Das Berufungsgericht hat mit näherer Begründung ausgeführt, daß die durch die Erwerberin gezahlte Entschädigung angemessen gewesen wäre, wobei die Aufwendung für die Genossenschaftsmeierei nicht besonders zu bewerten sei; zwar habe der Betriebswert nach der Stillegung zunächst 125.000 RM betragen, aber durch die lange Betriebspause und die Verkleinerung des Einzugsgebietes habe sich der Wert so vermindert, daß der bezahlte Kaufpreis immer noch eine angemessene Entschädigung dargestellt habe.
Das Revisionsgericht darf diese Ausführungen nur daraufhin nachprüfen, ob sie einen Rechtsfehler enthalten, ob insbesondere das Berufungsgericht den Begriff der "angemessenen Entschädigung" verkannt oder dabei von tatsächlichen Voraussetzungen ausgegangen ist, die den Feststellungen nicht entsprechen. Das ist nicht der Fall.
a)
Nach den Feststellungen des Berufungsurteils hat die Klägerin den für die Genossenschaftsmeierei gezahlten Kaufpreis nicht ohne Gegenleistung aufgewandt, denn die Firma ... hat diesen Umstand bei dem späteren Vertrag berücksichtigt und die Klägerin hatte ohne Hinzukauf dieser Meierei entsprechend weniger erlöst. Die Klägerin hat dadurch also keinen Schaden erlitten.
b)
Die Erwägung des Berufungsgerichts, daß die Herabsetzung des Kaufpreises wegen der langen Betriebspause und der Verkleinerung des Einzugsgebietes berechtigt gewesen sei, die wiederum die Klägerin verschuldet hatte, entspricht den sonstigen Feststellungen.
c)
Die Zuweisung eines kleineren Milcheinzugsgebietes an die Erwerberin war keine Auflage und Belastung für die Klägerin, also ihr gegenüber kein Eingriff, sondern nur eine Maßnahme zugunsten der Firma .... Denn die Hauptvereinigung hatte zulässigerweise die früheren Lieferanten der Klägerin von ihrer Ablieferungspflicht freigestellt.
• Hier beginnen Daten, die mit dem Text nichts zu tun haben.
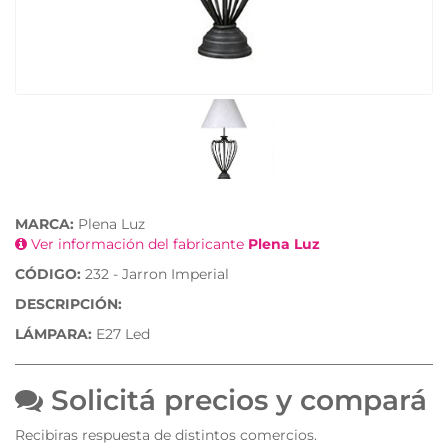
MARCA:
Plena Luz
Ver información del fabricante
Plena Luz
CÓDIGO:
232 - Jarron Imperial
DESCRIPCIÓN:
LÁMPARA:
E27 Led
Solicitá precios y compará
Recibiras respuesta de distintos comercios.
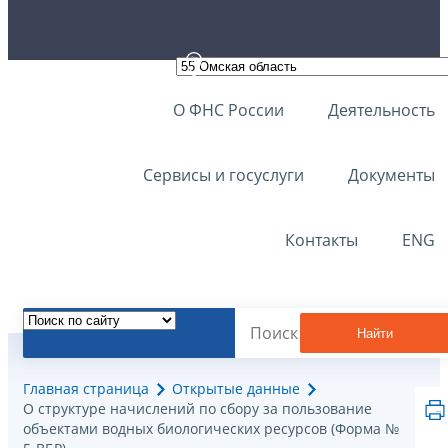
О ФНС России
Деятельность
Сервисы и госуслуги
Документы
Контакты
ENG
Найти
Главная страница
Открытые данные
О структуре начислений по сбору за пользование
объектами водных биологических ресурсов (Форма №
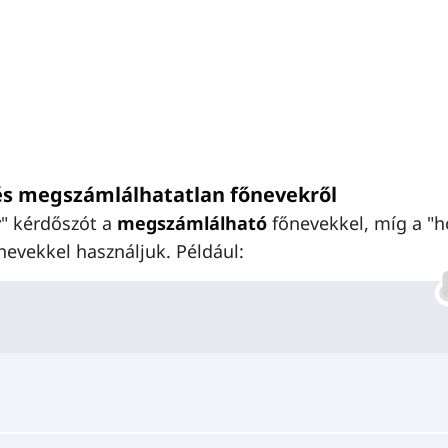
és megszámlálhatatlan főnevekről
y
" kérdőszót a
megszámlálható
főnevekkel, míg a "
nevekkel használjuk. Például:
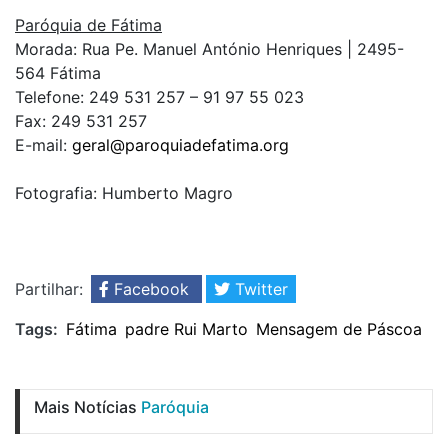
Paróquia de Fátima
Morada: Rua Pe. Manuel António Henriques | 2495-
564 Fátima
Telefone: 249 531 257 – 91 97 55 023
Fax: 249 531 257
E-mail:
geral@paroquiadefatima.org
Fotografia: Humberto Magro
Partilhar:
Facebook
Twitter
Tags:
Fátima
padre Rui Marto
Mensagem de Páscoa
Mais Notícias
Paróquia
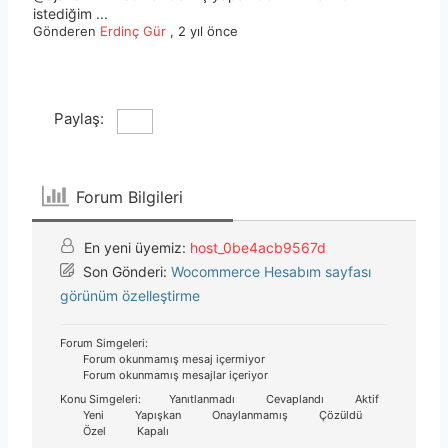
istediğim ...
Gönderen
Erdinç Gür
,
2 yıl önce
Paylaş:
Forum Bilgileri
En yeni üyemiz:
host_0be4acb9567d
Son Gönderi:
Wocommerce Hesabım sayfası
görünüm özelleştirme
Forum Simgeleri:
Forum okunmamış mesaj içermiyor
Forum okunmamış mesajlar içeriyor
Konu Simgeleri:
Yanıtlanmadı
Cevaplandı
Aktif
Yeni
Yapışkan
Onaylanmamış
Çözüldü
Özel
Kapalı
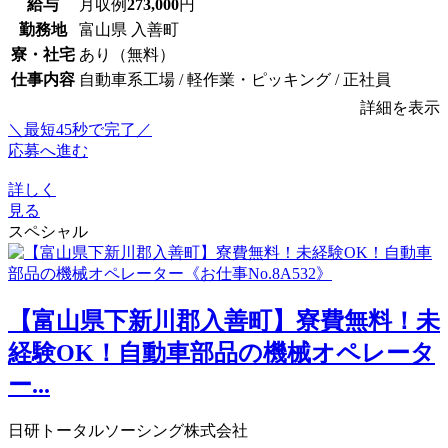
給与
月収例
273,000
円
勤務地
富山県 入善町
寮・社宅
あり（無料）
仕事内容
自動車系工場 / 軽作業・ピッキング / 正社員
詳細を表示
＼最短45秒で完了／
応募へ進む
詳しく
見る
スペシャル
【富山県下新川郡入善町】寮費無料！未
経験OK！自動車部品の機械オペレータ
ー...
日研トータルソーシング株式会社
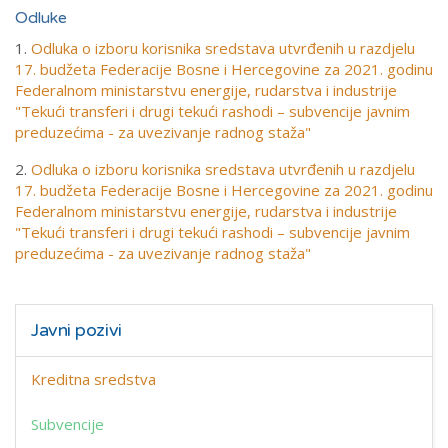
Odluke
1.
Odluka o izboru korisnika sredstava utvrđenih u razdjelu
17. budžeta Federacije Bosne i Hercegovine za 2021. godinu
Federalnom ministarstvu energije, rudarstva i industrije
"Tekući transferi i drugi tekući rashodi – subvencije javnim
preduzećima - za uvezivanje radnog staža"
2.
Odluka o izboru korisnika sredstava utvrđenih u razdjelu
17. budžeta Federacije Bosne i Hercegovine za 2021. godinu
Federalnom ministarstvu energije, rudarstva i industrije
"Tekući transferi i drugi tekući rashodi – subvencije javnim
preduzećima - za uvezivanje radnog staža"
Javni pozivi
Kreditna sredstva
Subvencije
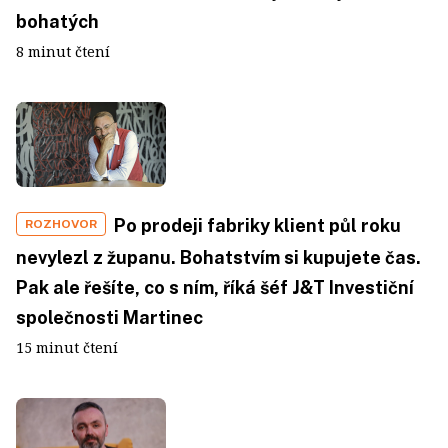
bohatých
8 minut čtení
Po prodeji fabriky klient půl roku
ROZHOVOR
nevylezl z županu. Bohatstvím si kupujete čas.
Pak ale řešíte, co s ním, říká šéf J&T Investiční
společnosti Martinec
15 minut čtení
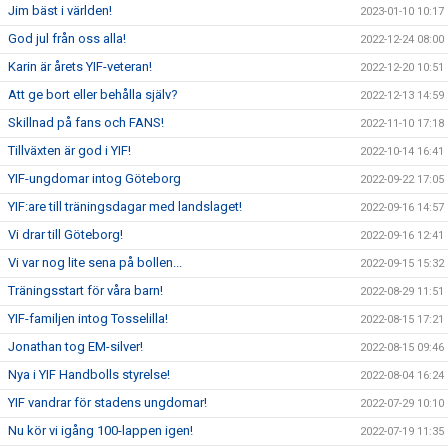
Jim bäst i världen!
2023-01-10 10:17
God jul från oss alla!
2022-12-24 08:00
Karin är årets YIF-veteran!
2022-12-20 10:51
Att ge bort eller behålla själv?
2022-12-13 14:59
Skillnad på fans och FANS!
2022-11-10 17:18
Tillväxten är god i YIF!
2022-10-14 16:41
YIF-ungdomar intog Göteborg
2022-09-22 17:05
YIF:are till träningsdagar med landslaget!
2022-09-16 14:57
Vi drar till Göteborg!
2022-09-16 12:41
Vi var nog lite sena på bollen...
2022-09-15 15:32
Träningsstart för våra barn!
2022-08-29 11:51
YIF-familjen intog Tosselilla!
2022-08-15 17:21
Jonathan tog EM-silver!
2022-08-15 09:46
Nya i YIF Handbolls styrelse!
2022-08-04 16:24
YIF vandrar för stadens ungdomar!
2022-07-29 10:10
Nu kör vi igång 100-lappen igen!
2022-07-19 11:35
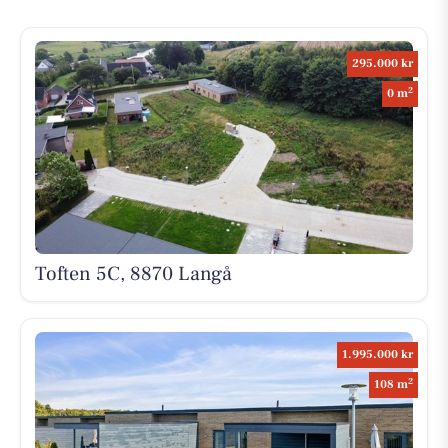
295.000 kr
2
0 m
Toften 5C, 8870 Langå
1.995.000 kr
2
108 m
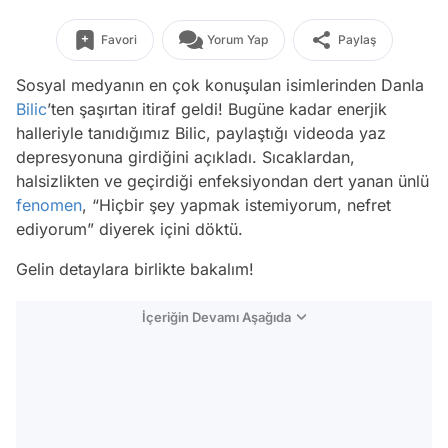
Favori
Yorum Yap
Paylaş
Sosyal medyanın en çok konuşulan isimlerinden Danla
Bilic
’ten şaşırtan itiraf geldi! Bugüne kadar enerjik
halleriyle tanıdığımız Bilic, paylaştığı videoda yaz
depresyonuna girdiğini açıkladı. Sıcaklardan,
halsizlikten ve geçirdiği enfeksiyondan dert yanan ünlü
fenomen
, “Hiçbir şey yapmak istemiyorum, nefret
ediyorum” diyerek içini döktü.
Gelin detaylara birlikte bakalım!
İçeriğin Devamı Aşağıda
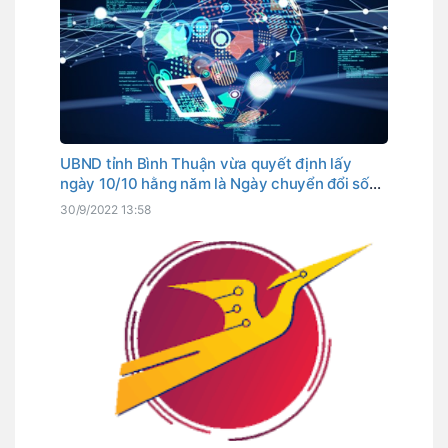
UBND tỉnh Bình Thuận vừa quyết định lấy
ngày 10/10 hằng năm là Ngày chuyển đổi số
tỉnh. Đây cũng là ngày Thủ tướng Chính phủ
30/9/2022 13:58
đã chọn là Ngày chuyển đổi số quốc gia.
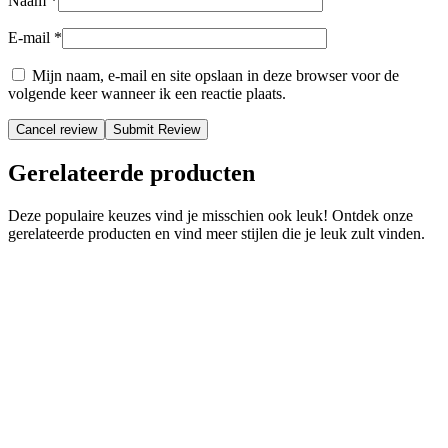
Naam
*
E-mail
*
Mijn naam, e-mail en site opslaan in deze browser voor de
volgende keer wanneer ik een reactie plaats.
Cancel review
Gerelateerde producten
Deze populaire keuzes vind je misschien ook leuk! Ontdek onze
gerelateerde producten en vind meer stijlen die je leuk zult vinden.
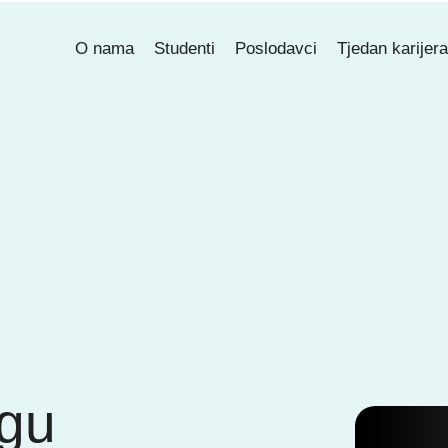
O nama
Studenti
Poslodavci
Tjedan karijer
ugu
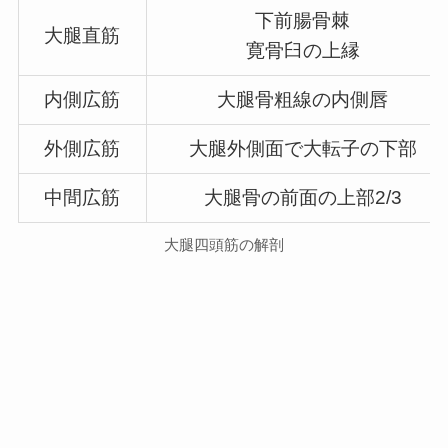
下前腸骨棘
大腿直筋
寛骨臼の上縁
内側広筋
大腿骨粗線の内側唇
外側広筋
大腿外側面で大転子の下部
中間広筋
大腿骨の前面の上部2/3
大腿四頭筋の解剖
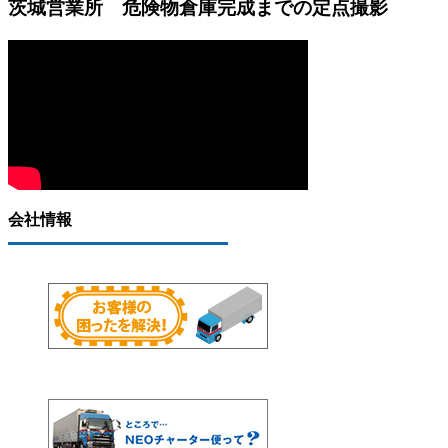
茨城営業所 危険物倉庫完成までの定点撮影
会社情報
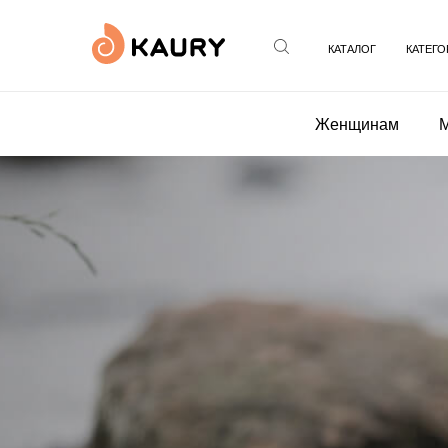
КАТАЛОГ
КАТЕГО
Женщинам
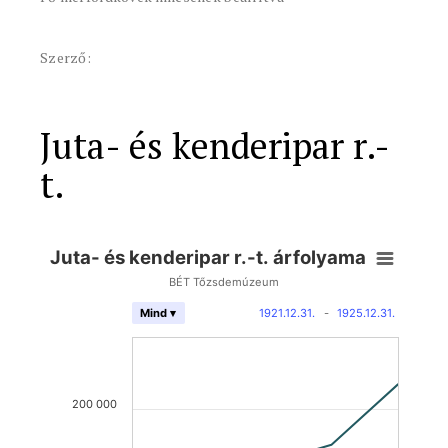
Szerző:
Juta- és kenderipar r.-
t.
Juta- és kenderipar r.-t. árfolyama
BÉT Tőzsdemúzeum
1921.12.31.
-
1925.12.31.
Mind ▾
200 000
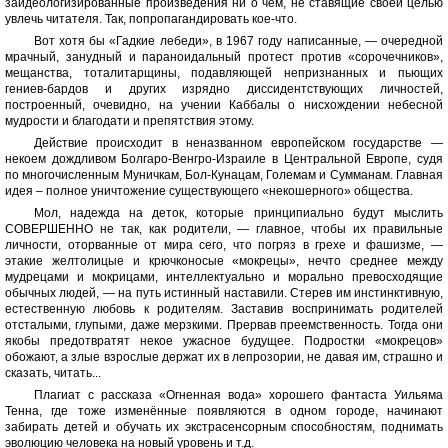
заидеологизированные произведения ни о чем, не ставящие своей целью
увлечь читателя. Так, попропагандировать кое-что.
Вот хотя бы «Гадкие лебеди», в 1967 году написанные, — очередной
мрачный, занудный и параноидальный протест против «сорочечников»,
мещанства, тоталитарщины, подавляющей непризнанных и пьющих
гениев-бардов и других изрядно диссидентствующих личностей,
построенный, очевидно, на учении Каббалы о нисхождении небесной
мудрости и благодати и препятствия этому.
Действие происходит в неназванном европейском государстве —
некоем дождливом Болгаро-Венгро-Израиле в Центральной Европе, судя
по многочисленным Муничкам, Бол-Кунацам, Големам и Сумманам. Главная
идея – полное уничтожение существующего «некошерного» общества.
Мол, надежда на деток, которые принципиально будут мыслить
СОВЕРШЕННО не так, как родители, — главное, чтобы их правильные
личности, оторванные от мира сего, что погряз в грехе и фашизме, —
этакие желтолицые и крючконосые «мокрецы», нечто среднее между
мудрецами и мокрицами, интеллектуально и морально превосходящие
обычных людей, — на путь истинный наставили. Стерев им инстинктивную,
естественную любовь к родителям. Заставив воспринимать родителей
отсталыми, глупыми, даже мерзкими. Прервав преемственность. Тогда они
якобы предотвратят некое ужасное будущее. Подростки «мокрецов»
обожают, а злые взрослые держат их в лепрозории, не давая им, страшно и
сказать, читать...
Плагиат с рассказа «Огненная вода» хорошего фантаста Уильяма
Тенна, где тоже изменённые появляются в одном городе, начинают
забирать детей и обучать их экстрасенсорным способностям, поднимать
эволюцию человека на новый уровень и т.д.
Der Nachfolger hatte - insbesondere nachdem die Klägerin ihren Betrieb mehrere Monate, hatte stilliegen lassen keinen Anspruch darauf, ein bestimmtes Milcheinzugsgebiet zu erhalten, so daß überhaupt schon die Zuteilung eines bestimmten Gebietes für ihn ein Vorteil war. Die Erwerberin hatte dann erst recht keinen Anspruch darauf, daß sie dasselbe Einzugsgebiet erhielt, das früher die Klägerin hatte. Jedenfalls war danach die Herabsetzung des Kaufpreises durch die Firma ... keine Folge einer als Enteignung zu wertenden Maßnahme der Hauptvereinigung.
Die Revision muß daher mit der Kostenfolge des § 97 ZPO zurückgewiesen werden.